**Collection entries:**
==*==

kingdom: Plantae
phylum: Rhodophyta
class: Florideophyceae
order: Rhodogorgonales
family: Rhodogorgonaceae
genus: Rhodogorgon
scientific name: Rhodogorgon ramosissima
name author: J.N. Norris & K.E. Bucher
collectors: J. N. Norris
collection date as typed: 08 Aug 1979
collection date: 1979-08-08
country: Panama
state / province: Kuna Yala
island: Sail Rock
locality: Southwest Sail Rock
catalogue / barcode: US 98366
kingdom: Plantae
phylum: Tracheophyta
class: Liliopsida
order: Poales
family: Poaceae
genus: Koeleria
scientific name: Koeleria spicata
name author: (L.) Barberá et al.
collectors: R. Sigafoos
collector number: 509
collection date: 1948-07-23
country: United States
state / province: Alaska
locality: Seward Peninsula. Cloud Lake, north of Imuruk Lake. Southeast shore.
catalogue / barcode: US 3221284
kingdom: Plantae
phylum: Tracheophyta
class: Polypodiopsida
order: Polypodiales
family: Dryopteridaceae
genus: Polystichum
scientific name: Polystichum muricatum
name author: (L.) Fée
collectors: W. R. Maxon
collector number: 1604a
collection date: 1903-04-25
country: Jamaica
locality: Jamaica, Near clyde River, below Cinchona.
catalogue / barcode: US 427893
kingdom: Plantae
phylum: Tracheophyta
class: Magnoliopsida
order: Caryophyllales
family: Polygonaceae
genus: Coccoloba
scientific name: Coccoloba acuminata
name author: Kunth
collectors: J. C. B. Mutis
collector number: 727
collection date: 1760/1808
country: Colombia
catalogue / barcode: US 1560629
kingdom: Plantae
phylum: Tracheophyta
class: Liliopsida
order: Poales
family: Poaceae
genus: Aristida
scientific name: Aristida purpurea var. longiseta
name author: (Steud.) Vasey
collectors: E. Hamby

==*==

Edit the listing above by changing every "collectors" to "collected by" and leaving all other text untouched.

kingdom: Plantae
phylum: Rhodophyta
class: Florideophyceae
order: Rhodogorgonales
family: Rhodogorgonaceae
genus: Rhodogorgon
scientific name: Rhodogorgon ramosissima
name author: J.N. Norris & K.E. Bucher
collected by: J. N. Norris
collection date as typed: 08 Aug 1979
collection date: 1979-08-08
country: Panama
state / province: Kuna Yala
island: Sail Rock
locality: Southwest Sail Rock
catalogue / barcode: US 98366
kingdom: Plantae
phylum: Tracheophyta
class: Liliopsida
order: Poales
family: Poaceae
genus: Koeleria
scientific name: Koeleria spicata
name author: (L.) Barberá et al.
collected by: R. Sigafoos
collector number: 509
collection date: 1948-07-23
country: United States
state / province: Alaska
locality: Seward Peninsula. Cloud Lake, north of Imuruk Lake. Southeast shore.
catalogue / barcode: US 3221284
kingdom: Plantae
phylum: Tracheophyta
class: Polypodiopsida
order: Polypodiales
family: Dryopteridaceae
genus: Polystichum
scientific name: Polystichum muricatum
name author: (L.) Fée
collected by: W. R. Maxon
collector number: 1604a
collection date: 1903-04-25
country: Jamaica
locality: Jamaica, Near clyde River, below Cinchona.
catalogue / barcode: US 427893
kingdom: Plantae
phylum: Tracheophyta
class: Magnoliopsida
order: Caryophyllales
family: Polygonaceae
genus: Coccoloba
scientific name: Coccoloba acuminata
name author: Kunth
collected by: J. C. B. Mutis
collector number: 727
collection date: 1760/1808
country: Colombia
catalogue / barcode: US 1560629
kingdom: Plantae
phylum: Tracheophyta
class: Liliopsida
order: Poales
family: Poaceae
genus: Aristida
scientific name: Aristida purpurea var. longiseta
name author: (Steud.) Vasey
collected by: E. Hamby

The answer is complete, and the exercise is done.